All of our social distancing measures, hand washing, face masks, having no contact with our extended families and friends, closing schools and work places – are temporary measures intended to delay new cases only. They do not end the pandemic.
Here is the original first post that started the “flatten the curve” meme:
Some one else called this “flatten the curve”. This does not prevent the disease from spreading, it merely slows it down, delaying cases perhaps to a time when treatments or vaccines are available.
Smaller epidemics have been curtailed by isolating communities, or because the virus is highly fatal and viruses that kill their hosts have a harder time spreading to others.
Social isolation, distancing, face masks, etc, only delay the onset of disease. It does not bring it to a halt – it only slows it down for a time.
The Bloomberg story says Germany has curtailed the virus spread – but neglects to note that Germany has seen a resurgence beginning two weeks ago. Time seems to a great leveler – those that are good for a while eventually get hit too. It is as if all the measures we take really do just delay the onset of the disease spread.

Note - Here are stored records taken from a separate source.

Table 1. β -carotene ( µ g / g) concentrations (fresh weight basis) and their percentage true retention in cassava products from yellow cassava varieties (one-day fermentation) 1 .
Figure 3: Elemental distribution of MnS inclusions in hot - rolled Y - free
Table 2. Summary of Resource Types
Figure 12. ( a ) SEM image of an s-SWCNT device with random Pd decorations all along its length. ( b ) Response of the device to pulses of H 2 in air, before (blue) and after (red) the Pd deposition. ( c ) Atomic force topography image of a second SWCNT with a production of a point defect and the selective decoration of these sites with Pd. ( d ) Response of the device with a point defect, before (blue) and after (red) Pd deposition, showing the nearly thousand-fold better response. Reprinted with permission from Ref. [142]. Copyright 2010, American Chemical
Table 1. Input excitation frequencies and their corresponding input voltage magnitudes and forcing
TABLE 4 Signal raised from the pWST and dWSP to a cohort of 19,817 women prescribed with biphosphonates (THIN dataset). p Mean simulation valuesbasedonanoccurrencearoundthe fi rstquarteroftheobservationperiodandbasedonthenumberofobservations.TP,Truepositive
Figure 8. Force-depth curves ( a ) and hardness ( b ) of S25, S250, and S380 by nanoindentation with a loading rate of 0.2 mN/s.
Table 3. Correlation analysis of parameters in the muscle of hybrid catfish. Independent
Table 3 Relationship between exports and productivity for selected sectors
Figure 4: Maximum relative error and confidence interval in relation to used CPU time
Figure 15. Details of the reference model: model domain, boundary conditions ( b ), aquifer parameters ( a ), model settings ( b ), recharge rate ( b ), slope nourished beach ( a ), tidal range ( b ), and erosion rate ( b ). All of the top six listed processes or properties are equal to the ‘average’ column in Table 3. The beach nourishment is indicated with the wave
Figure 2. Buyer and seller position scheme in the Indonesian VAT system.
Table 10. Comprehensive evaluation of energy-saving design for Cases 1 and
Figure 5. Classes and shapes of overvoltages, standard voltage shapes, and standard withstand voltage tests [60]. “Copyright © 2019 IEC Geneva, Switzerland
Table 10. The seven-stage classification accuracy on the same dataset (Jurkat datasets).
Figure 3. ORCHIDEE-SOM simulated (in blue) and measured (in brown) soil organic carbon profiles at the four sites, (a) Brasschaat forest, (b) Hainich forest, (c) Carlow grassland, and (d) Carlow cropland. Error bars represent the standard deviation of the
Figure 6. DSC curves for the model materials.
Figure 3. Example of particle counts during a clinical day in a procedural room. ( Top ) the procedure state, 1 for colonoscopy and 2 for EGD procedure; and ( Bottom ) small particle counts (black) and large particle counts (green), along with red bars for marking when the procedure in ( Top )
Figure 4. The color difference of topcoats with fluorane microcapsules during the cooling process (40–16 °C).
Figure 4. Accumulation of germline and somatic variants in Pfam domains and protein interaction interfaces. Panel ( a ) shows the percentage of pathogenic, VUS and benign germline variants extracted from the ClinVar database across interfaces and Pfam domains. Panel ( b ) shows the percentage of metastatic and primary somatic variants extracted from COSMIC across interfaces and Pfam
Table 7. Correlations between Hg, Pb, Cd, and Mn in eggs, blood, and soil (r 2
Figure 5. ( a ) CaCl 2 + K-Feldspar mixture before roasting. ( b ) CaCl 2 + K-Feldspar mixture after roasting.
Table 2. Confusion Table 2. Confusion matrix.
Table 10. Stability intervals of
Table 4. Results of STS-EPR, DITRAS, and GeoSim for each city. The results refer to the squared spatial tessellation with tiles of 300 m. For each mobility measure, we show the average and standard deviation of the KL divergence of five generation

Eventually most everyone gets hit in spite of – not because of – all the public health measures.
 There is a theory that some countries, particularly in Asia, may be “more successful” because past exposure to SARS, MERS and common cold coronaviruses may have left much of their population with an effective immune defense to SARS-CoV-2. This is just an hypothesis for now. In other words, the situation in particular countries may be based more on historical luck than anything else.